Müzisyen Ece Dağıstan Say’ın başlattığı “Sen de Benim Kahramanım Ol” kampanyasına katılarak organ bağışçısı olan oyuncu Fırat Tanış, bağışçı olmaya nasıl karar verdiğini anlatıyor:
“Ece’nin başlattığı kampanya bağışçı olmama vesile oldu. Kendisi de bir bağışçı ve bu konuda çok önemli katkı sunuyor. Ben bağışçı olmakla kalmayıp oyunlarda da stand açarak destek vermek istiyordum, ki bunu yeni sezonda hayata geçireceğiz. Sağlık Müdürlüğü’yle irtibata geçiyorsunuz ve etkinliğin yapıldığı yerde gelip stand açıyor. Bağışçı olmak da çok zahmetsiz bir şey. Yalnızca bir form imzalıyorsunuz ve rıza veriyorsunuz. Seçenekler de var, şu organlarımı ya da tamamını diye seçebilirsiniz. Ben tamamını bağışladım.

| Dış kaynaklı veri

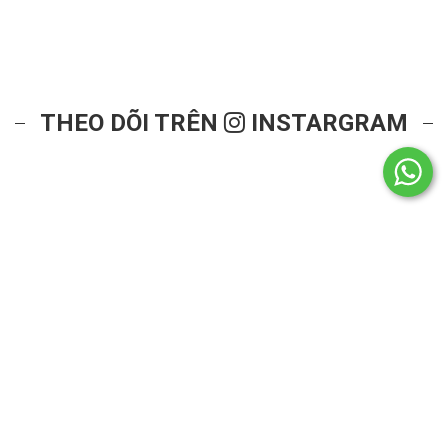
THEO DÕI TRÊN
INSTARGRAM
(Click
© aothun.com
Email:
****@aothun.com
để
2021 All Rights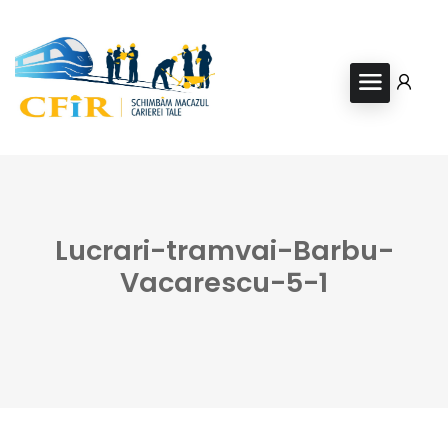
Lucrari-tramvai-Barbu-
Vacarescu-5-1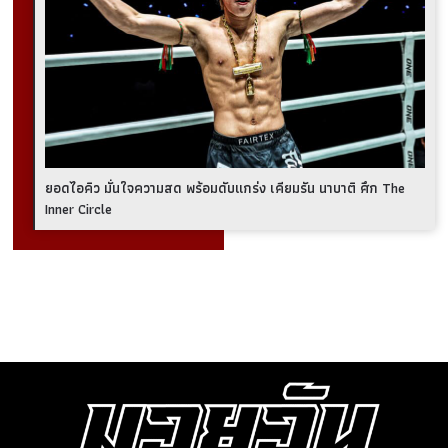
ยอดไอคิว มั่นใจความสด พร้อมดับแกร่ง เคียมรัน นาบาติ ศึก The
Inner Circle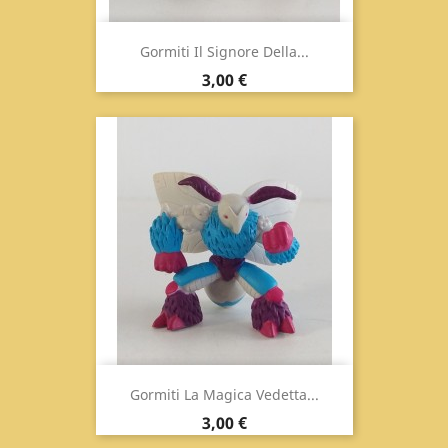
Gormiti Il Signore Della...
Prezzo
3,00 €
Gormiti La Magica Vedetta...
Prezzo
3,00 €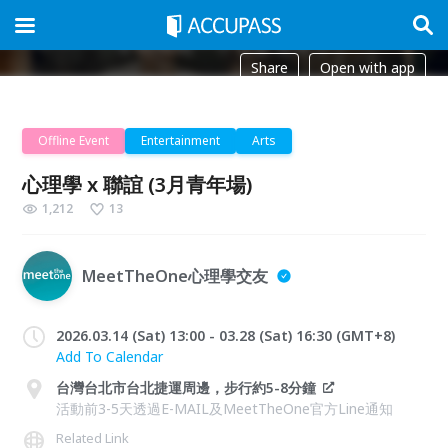
Share
Open with app
Offline Event
Entertainment
Arts
心理學 x 聯誼 (3月青年場)
1,212
13
MeetTheOne心理學交友
2026.03.14 (Sat) 13:00 - 03.28 (Sat) 16:30 (GMT+8)
Add To Calendar
台灣台北市台北捷運周邊，步行約5-8分鐘
活動前3-5天透過E-MAIL及MeetTheOne官方Line通知
Related Link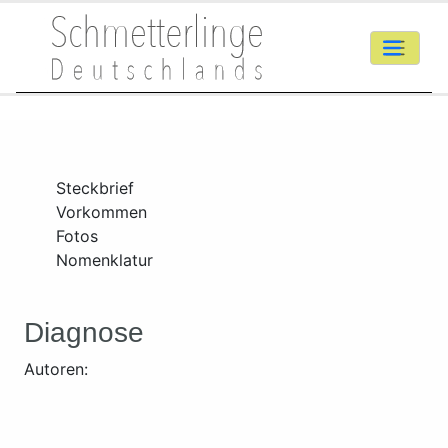
Steckbrief
Vorkommen
Fotos
Nomenklatur
Diagnose
Autoren: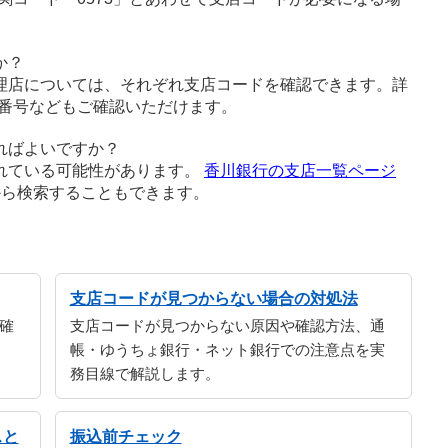
か？
理店については、それぞれ支店コードを確認できます。詳
番号などもご確認いただけます。
ればよいですか？
れている可能性があります。
香川銀行の支店一覧ページ
から検索することもできます。
支店コードが見つからない場合の対処法
確
支店コードが見つからない原因や確認方法、通
帳・ゆうちょ銀行・ネット銀行での注意点を実
務目線で解説します。
スと
振込前チェック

Bu konuda hiçbir çekince de yaşamadım. Kimse ben hayattayken zorla gelip de bunu yapmayacak ki. Ne olacak, ya toprakta gübre olacağız ya da bu şekilde bir başkasına hayat olacağız. İkisi de seçilebilir tabii ama neden bir başkasına hayat vermeyi seçmeyeyim? Tabii biz buna ne kadar yararlı desek de insanlarda çekinceler oluyor. Günün birinde öleceğimiz gibi bir gerçeği hatırlattığı için mi bilmiyorum ama bu da bir gerçek. Biz buradan gideceğiz ama kalanlar olacak ve eğer bizim organlarımız bu şekilde bir başkasına hayat verebilecekse bunu yapmanın sakıncası yok diye düşünüyorum. Ölüp de benim organımı aldılar diye yakınana rastlamadık en azından.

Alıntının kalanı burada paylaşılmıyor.